El exilio del japonés



Cuando me acomodé en el asiento y ajusté el cinturón de seguridad me acordé del japonés y de mi decisión de viajar solo. Aunque él lo tomó como una traición yo necesitaba poner un poco de distancia con su historia y prestarle más atención a la mía que comenzaba a dar indicios de un posible naufragio. Necesitaba alejarme de ese lugar donde me colocó para que fuese los ojos que entendieran su pasado y que justificara como nobles cada uno de sus actos y decisiones.

Cuando cerré la  puerta de calle no escuché ni uno solo de los reproches a los que me había acostumbrado en las últimas semanas. Entendía perfectamente su búsqueda como pintor, su agotamiento como retratista, aunque alimentara en mí cierta envidia saber que hubiese vivido muy bien la vida entera con lo que cobraba por cada trabajo, por ese particular estilo de hacer emerger el brillo y las sombras del alma del retratado. Supuse que alguno de esos conflictos existenciales entre el camino del arte y la supervivencia socavaron hasta convertir en ruinas seis años de matrimonio que según su descripción fueron excelentes. No lograba asimilar el impacto de la sorpresa de haber escuchado a su mujer decir que no quería seguir con él y confesarle en la misma conversación que tenía un amante.

Mantuve mi atención en su relato y mi punto de vista sobre los escabrosos episodios ocurridos durante su estancia en aquella solitaria casa de la montaña, sitio en el que encalló luego de miles de kilómetros conduciendo sin rumbo y sin dejar de pensar en otra cosa que en su mujer acostándose con otro hombre y el fin de su matrimonio, hasta que apareció un viejo amigo de la infancia para ofrecerle la casa donde había vivido su padre hasta ser internado en un geriátrico de Tokio con una avanzada demencia senil que había corroído su memoria. No me sorprendió que en ese estado de enajenación, el japonés,  haya tenido un encuentro sexual con una desconocida que encontró en la ruta y a la que, dentro de un juego que le propuso la mujer,  casi termina asfixiando con una cinta de seda al momento de llegar al orgasmo.

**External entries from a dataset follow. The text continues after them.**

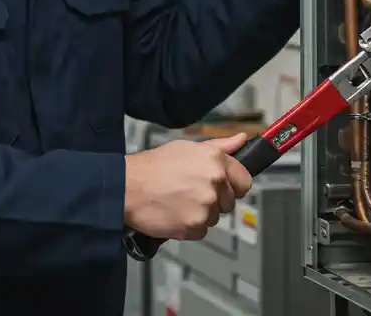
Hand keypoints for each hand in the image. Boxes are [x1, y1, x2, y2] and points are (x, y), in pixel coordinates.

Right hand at [122, 133, 254, 241]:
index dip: (232, 185)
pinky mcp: (194, 227)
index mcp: (216, 161)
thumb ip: (219, 146)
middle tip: (190, 192)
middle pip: (228, 202)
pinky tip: (174, 214)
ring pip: (214, 217)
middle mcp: (215, 183)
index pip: (244, 181)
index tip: (222, 187)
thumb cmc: (152, 166)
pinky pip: (200, 231)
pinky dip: (189, 227)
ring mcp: (206, 207)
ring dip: (200, 214)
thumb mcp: (186, 148)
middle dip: (214, 200)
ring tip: (178, 202)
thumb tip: (242, 140)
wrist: (126, 187)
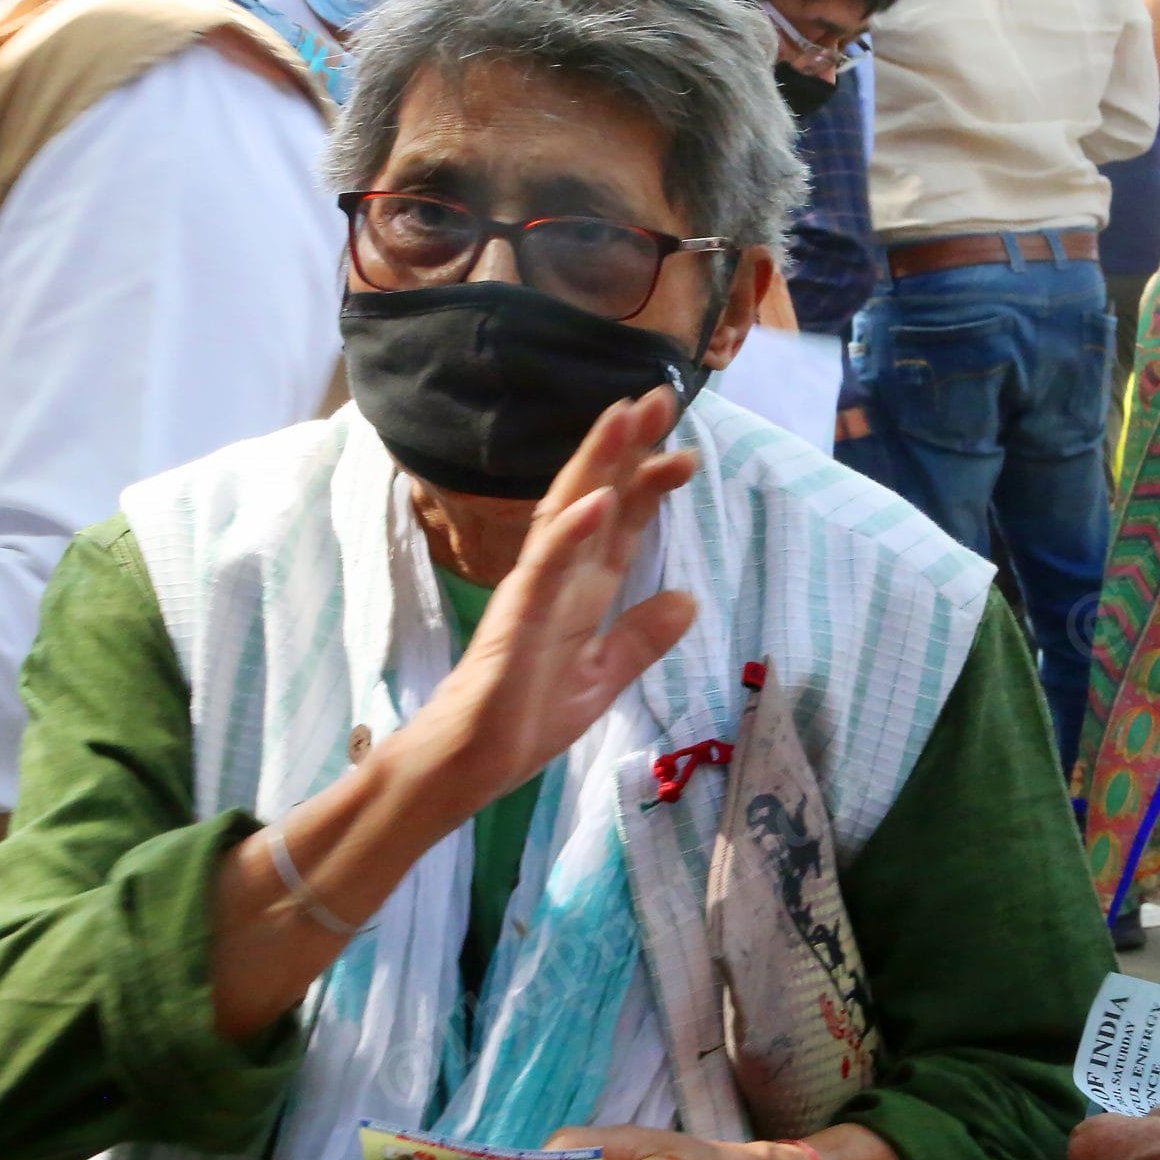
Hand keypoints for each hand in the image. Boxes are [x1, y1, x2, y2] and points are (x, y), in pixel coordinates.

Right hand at [397, 391, 698, 819]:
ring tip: (625, 416)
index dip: (650, 485)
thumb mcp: (603, 676)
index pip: (620, 525)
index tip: (685, 450)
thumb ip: (641, 637)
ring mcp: (533, 593)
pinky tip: (597, 500)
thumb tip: (688, 598)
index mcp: (580, 591)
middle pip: (595, 499)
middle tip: (660, 395)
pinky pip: (544, 569)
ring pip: (566, 514)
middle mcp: (557, 578)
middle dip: (626, 448)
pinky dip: (571, 532)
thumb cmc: (525, 719)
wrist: (471, 765)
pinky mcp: (514, 620)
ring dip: (596, 465)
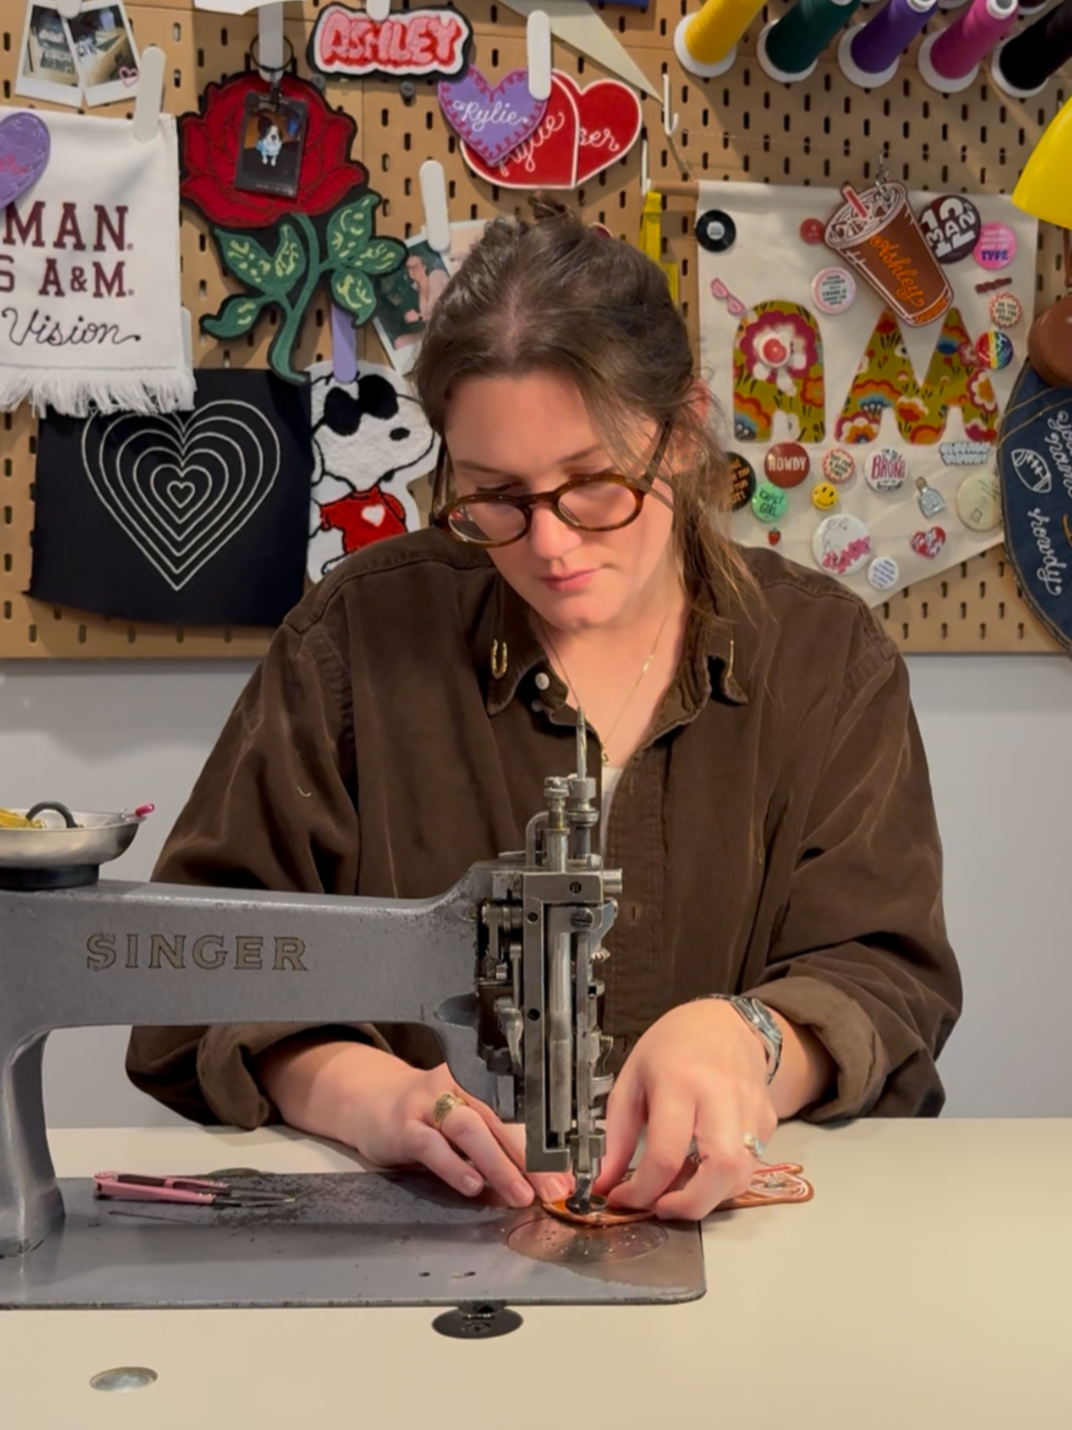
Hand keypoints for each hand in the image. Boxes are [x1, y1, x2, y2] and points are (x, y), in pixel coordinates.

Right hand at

Era otra persona distinta a la que conocí cuando descendió a ese extraño pozo tapiado durante siglos. Su relato sobre la estrechez de las paredes y la oscuridad me provocaron una sensación de asfixia que me obligó a suplicarle que no continuase.

Cuando regresé de mi viaje, luego de quince días sin una sola noticia sobre su estado, lo encontré en mi dormitorio esperándome en silencio. Asomaba sus extremidades inferiores bajo el doblez del cubrecama. Claramente se distinguía su presencia como la magnitud de su nombre y apellido tan particular en letras de molde: Haruki Murakami, La muerte del Comendador.